[[ Material for this exercise, beginning ]]
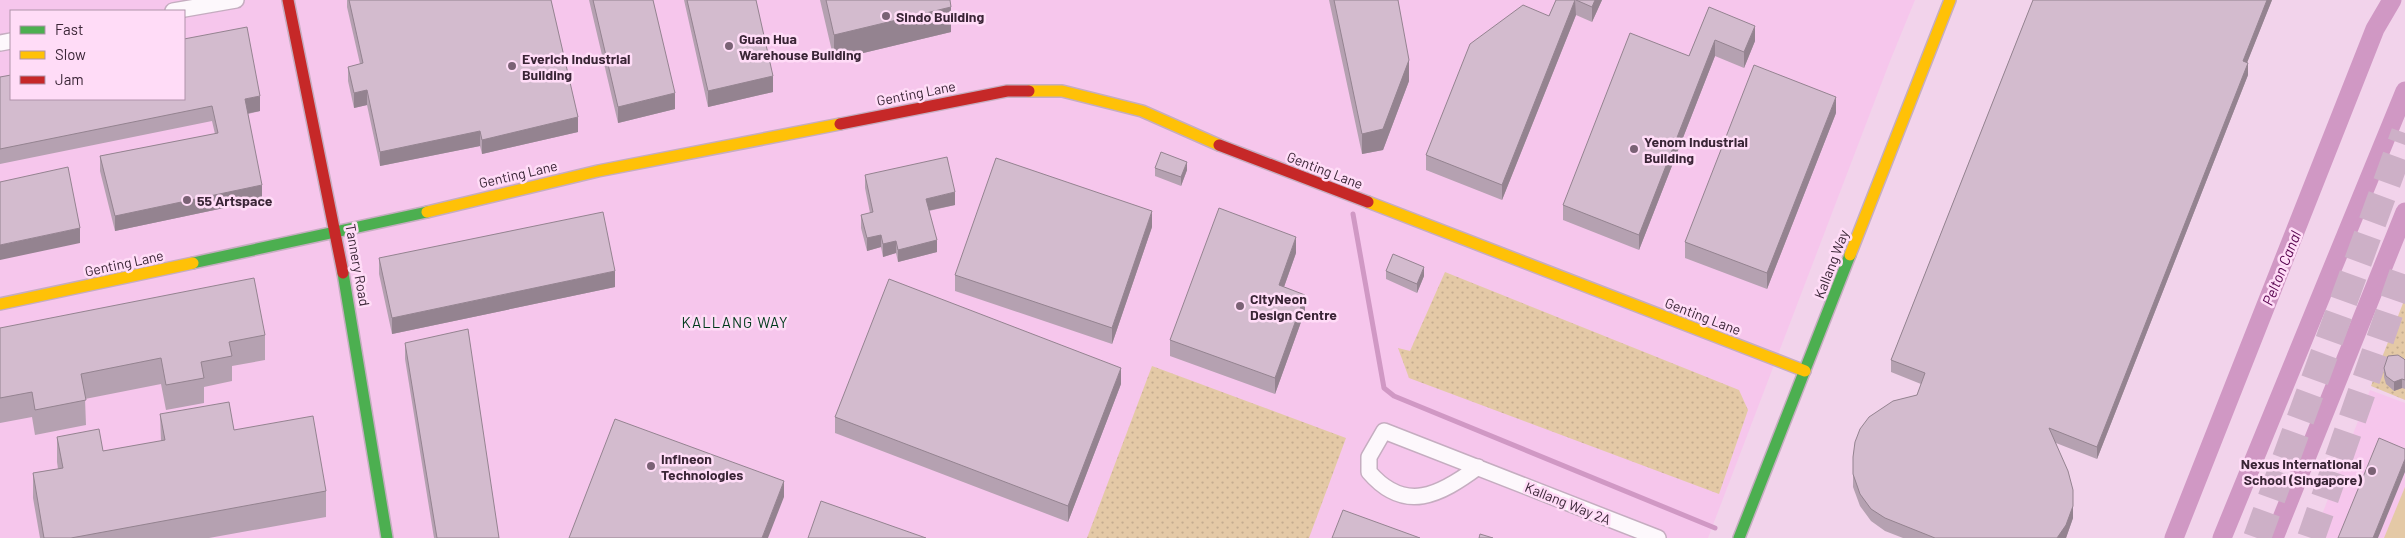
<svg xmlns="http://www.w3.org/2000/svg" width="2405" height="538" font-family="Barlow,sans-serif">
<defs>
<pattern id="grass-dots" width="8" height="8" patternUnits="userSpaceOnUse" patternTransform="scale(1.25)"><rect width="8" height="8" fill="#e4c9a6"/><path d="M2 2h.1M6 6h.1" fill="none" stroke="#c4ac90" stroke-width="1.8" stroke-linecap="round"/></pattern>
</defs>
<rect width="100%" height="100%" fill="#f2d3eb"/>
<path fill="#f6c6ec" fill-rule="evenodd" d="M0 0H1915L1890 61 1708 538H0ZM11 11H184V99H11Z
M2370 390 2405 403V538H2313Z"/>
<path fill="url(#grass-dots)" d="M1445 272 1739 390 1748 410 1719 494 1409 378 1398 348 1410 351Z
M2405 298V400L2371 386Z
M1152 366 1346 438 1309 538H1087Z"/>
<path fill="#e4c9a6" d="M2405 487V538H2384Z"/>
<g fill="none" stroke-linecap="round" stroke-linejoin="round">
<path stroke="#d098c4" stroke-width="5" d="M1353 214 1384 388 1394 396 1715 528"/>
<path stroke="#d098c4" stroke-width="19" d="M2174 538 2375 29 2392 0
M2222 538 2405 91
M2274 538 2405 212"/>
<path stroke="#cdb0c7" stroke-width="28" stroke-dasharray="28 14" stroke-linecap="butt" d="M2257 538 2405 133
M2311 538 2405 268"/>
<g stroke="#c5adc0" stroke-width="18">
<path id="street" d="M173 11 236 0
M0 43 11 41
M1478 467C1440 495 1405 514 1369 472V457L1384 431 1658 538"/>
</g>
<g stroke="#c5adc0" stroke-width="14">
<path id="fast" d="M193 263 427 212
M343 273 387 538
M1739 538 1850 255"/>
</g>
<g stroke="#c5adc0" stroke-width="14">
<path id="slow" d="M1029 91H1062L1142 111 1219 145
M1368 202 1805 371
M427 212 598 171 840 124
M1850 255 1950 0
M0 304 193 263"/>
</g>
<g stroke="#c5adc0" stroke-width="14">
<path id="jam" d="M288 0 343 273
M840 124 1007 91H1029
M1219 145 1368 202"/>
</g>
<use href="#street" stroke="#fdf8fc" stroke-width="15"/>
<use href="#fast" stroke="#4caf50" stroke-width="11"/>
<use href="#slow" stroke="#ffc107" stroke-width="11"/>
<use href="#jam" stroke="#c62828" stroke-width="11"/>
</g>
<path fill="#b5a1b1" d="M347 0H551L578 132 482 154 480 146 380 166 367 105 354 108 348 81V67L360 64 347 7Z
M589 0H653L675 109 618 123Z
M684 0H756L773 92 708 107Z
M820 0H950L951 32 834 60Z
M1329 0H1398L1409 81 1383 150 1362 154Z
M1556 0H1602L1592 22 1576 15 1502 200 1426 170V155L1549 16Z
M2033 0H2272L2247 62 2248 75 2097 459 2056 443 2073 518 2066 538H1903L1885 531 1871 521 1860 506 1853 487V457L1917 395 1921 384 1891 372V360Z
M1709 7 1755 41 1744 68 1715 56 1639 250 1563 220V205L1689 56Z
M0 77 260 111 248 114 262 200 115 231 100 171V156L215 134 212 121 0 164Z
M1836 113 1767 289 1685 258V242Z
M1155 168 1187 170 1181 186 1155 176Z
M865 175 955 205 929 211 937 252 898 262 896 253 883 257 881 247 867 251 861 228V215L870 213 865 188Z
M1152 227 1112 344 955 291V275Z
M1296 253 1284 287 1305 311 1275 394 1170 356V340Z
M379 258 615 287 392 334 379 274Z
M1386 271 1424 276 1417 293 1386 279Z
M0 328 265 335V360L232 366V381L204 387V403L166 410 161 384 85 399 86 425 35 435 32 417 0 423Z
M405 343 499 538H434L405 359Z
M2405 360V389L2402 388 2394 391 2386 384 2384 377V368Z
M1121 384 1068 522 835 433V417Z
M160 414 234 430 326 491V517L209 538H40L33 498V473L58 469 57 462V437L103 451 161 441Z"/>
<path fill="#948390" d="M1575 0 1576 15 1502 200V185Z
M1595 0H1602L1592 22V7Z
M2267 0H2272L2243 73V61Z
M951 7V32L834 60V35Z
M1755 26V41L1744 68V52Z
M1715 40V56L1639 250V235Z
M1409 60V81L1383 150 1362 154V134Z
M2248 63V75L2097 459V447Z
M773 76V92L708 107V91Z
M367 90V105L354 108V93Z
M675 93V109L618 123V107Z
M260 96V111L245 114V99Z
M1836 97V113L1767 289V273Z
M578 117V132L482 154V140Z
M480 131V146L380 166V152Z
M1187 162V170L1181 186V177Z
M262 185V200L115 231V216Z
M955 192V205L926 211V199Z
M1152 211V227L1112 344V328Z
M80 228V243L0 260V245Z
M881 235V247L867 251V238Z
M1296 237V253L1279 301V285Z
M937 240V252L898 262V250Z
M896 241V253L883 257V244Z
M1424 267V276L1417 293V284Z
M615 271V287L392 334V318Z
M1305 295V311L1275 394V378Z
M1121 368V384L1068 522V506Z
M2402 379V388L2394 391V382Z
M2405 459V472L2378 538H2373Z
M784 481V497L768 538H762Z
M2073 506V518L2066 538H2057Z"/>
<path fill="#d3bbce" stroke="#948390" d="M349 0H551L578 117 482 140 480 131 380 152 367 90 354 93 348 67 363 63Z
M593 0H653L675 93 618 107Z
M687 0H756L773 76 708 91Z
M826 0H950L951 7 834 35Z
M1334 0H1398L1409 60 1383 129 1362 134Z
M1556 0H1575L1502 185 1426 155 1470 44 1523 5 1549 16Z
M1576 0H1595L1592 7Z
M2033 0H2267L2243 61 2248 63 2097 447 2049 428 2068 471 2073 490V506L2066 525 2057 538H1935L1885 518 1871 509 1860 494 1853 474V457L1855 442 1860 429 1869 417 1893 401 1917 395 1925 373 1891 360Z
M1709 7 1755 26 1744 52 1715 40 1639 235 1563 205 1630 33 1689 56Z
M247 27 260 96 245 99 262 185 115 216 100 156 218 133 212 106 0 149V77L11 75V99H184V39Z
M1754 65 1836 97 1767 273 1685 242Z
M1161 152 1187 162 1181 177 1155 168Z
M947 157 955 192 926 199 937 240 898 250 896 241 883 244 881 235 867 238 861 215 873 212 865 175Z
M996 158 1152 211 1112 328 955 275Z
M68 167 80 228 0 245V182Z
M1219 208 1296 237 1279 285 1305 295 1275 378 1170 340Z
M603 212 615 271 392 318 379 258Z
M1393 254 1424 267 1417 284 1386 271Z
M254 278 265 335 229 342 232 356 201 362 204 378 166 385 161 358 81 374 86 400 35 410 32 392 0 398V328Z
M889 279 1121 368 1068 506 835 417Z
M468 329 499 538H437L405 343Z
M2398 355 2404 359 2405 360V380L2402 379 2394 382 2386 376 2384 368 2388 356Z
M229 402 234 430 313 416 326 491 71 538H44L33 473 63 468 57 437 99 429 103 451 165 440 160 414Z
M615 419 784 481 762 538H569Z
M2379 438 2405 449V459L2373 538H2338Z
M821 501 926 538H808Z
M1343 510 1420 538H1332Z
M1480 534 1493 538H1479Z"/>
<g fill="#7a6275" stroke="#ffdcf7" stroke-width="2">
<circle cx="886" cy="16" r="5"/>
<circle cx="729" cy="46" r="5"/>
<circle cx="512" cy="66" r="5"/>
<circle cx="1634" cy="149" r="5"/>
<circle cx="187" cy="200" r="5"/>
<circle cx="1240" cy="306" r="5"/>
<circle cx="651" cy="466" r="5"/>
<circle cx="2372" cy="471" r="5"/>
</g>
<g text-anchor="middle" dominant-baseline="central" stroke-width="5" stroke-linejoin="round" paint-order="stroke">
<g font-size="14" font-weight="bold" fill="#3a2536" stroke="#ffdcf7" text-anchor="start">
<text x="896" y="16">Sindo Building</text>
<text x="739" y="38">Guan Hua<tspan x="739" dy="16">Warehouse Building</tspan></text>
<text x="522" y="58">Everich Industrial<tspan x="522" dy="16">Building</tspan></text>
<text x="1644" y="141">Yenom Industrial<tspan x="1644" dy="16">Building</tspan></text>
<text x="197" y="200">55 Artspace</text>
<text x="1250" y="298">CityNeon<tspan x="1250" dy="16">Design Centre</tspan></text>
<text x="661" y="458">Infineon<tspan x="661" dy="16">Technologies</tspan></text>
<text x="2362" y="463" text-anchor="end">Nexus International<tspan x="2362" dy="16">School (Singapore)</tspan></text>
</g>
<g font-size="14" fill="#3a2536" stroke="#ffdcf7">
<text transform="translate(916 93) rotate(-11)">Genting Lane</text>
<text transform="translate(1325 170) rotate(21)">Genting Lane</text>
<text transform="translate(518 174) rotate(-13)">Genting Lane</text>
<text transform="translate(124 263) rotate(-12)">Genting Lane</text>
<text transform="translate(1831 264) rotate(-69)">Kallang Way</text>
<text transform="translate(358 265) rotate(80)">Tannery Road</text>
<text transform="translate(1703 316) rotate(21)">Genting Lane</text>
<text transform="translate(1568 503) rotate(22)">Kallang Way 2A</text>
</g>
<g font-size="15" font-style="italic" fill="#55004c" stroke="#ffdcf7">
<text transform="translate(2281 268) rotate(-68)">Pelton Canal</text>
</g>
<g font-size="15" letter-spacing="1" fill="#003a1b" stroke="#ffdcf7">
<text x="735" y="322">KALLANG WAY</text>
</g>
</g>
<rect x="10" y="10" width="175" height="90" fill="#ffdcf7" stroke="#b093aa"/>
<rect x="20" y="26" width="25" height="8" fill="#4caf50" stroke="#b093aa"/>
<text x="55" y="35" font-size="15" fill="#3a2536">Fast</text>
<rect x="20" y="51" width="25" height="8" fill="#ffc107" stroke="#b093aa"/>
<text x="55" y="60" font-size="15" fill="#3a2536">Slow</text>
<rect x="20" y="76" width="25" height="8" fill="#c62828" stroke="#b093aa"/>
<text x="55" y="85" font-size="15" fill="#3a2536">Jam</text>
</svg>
[[ Material for this exercise, end ]]
Aim of the task: Word for word, restate the lines of the data above that fall between the line holding "M865 175 955" and the line holding "M1161 152 1187 162 1181 177 1155 168Z", inclusive, and no other lines.

Written solution:
M865 175 955 205 929 211 937 252 898 262 896 253 883 257 881 247 867 251 861 228V215L870 213 865 188Z
M1152 227 1112 344 955 291V275Z
M1296 253 1284 287 1305 311 1275 394 1170 356V340Z
M379 258 615 287 392 334 379 274Z
M1386 271 1424 276 1417 293 1386 279Z
M0 328 265 335V360L232 366V381L204 387V403L166 410 161 384 85 399 86 425 35 435 32 417 0 423Z
M405 343 499 538H434L405 359Z
M2405 360V389L2402 388 2394 391 2386 384 2384 377V368Z
M1121 384 1068 522 835 433V417Z
M160 414 234 430 326 491V517L209 538H40L33 498V473L58 469 57 462V437L103 451 161 441Z"/>
<path fill="#948390" d="M1575 0 1576 15 1502 200V185Z
M1595 0H1602L1592 22V7Z
M2267 0H2272L2243 73V61Z
M951 7V32L834 60V35Z
M1755 26V41L1744 68V52Z
M1715 40V56L1639 250V235Z
M1409 60V81L1383 150 1362 154V134Z
M2248 63V75L2097 459V447Z
M773 76V92L708 107V91Z
M367 90V105L354 108V93Z
M675 93V109L618 123V107Z
M260 96V111L245 114V99Z
M1836 97V113L1767 289V273Z
M578 117V132L482 154V140Z
M480 131V146L380 166V152Z
M1187 162V170L1181 186V177Z
M262 185V200L115 231V216Z
M955 192V205L926 211V199Z
M1152 211V227L1112 344V328Z
M80 228V243L0 260V245Z
M881 235V247L867 251V238Z
M1296 237V253L1279 301V285Z
M937 240V252L898 262V250Z
M896 241V253L883 257V244Z
M1424 267V276L1417 293V284Z
M615 271V287L392 334V318Z
M1305 295V311L1275 394V378Z
M1121 368V384L1068 522V506Z
M2402 379V388L2394 391V382Z
M2405 459V472L2378 538H2373Z
M784 481V497L768 538H762Z
M2073 506V518L2066 538H2057Z"/>
<path fill="#d3bbce" stroke="#948390" d="M349 0H551L578 117 482 140 480 131 380 152 367 90 354 93 348 67 363 63Z
M593 0H653L675 93 618 107Z
M687 0H756L773 76 708 91Z
M826 0H950L951 7 834 35Z
M1334 0H1398L1409 60 1383 129 1362 134Z
M1556 0H1575L1502 185 1426 155 1470 44 1523 5 1549 16Z
M1576 0H1595L1592 7Z
M2033 0H2267L2243 61 2248 63 2097 447 2049 428 2068 471 2073 490V506L2066 525 2057 538H1935L1885 518 1871 509 1860 494 1853 474V457L1855 442 1860 429 1869 417 1893 401 1917 395 1925 373 1891 360Z
M1709 7 1755 26 1744 52 1715 40 1639 235 1563 205 1630 33 1689 56Z
M247 27 260 96 245 99 262 185 115 216 100 156 218 133 212 106 0 149V77L11 75V99H184V39Z
M1754 65 1836 97 1767 273 1685 242Z
M1161 152 1187 162 1181 177 1155 168Z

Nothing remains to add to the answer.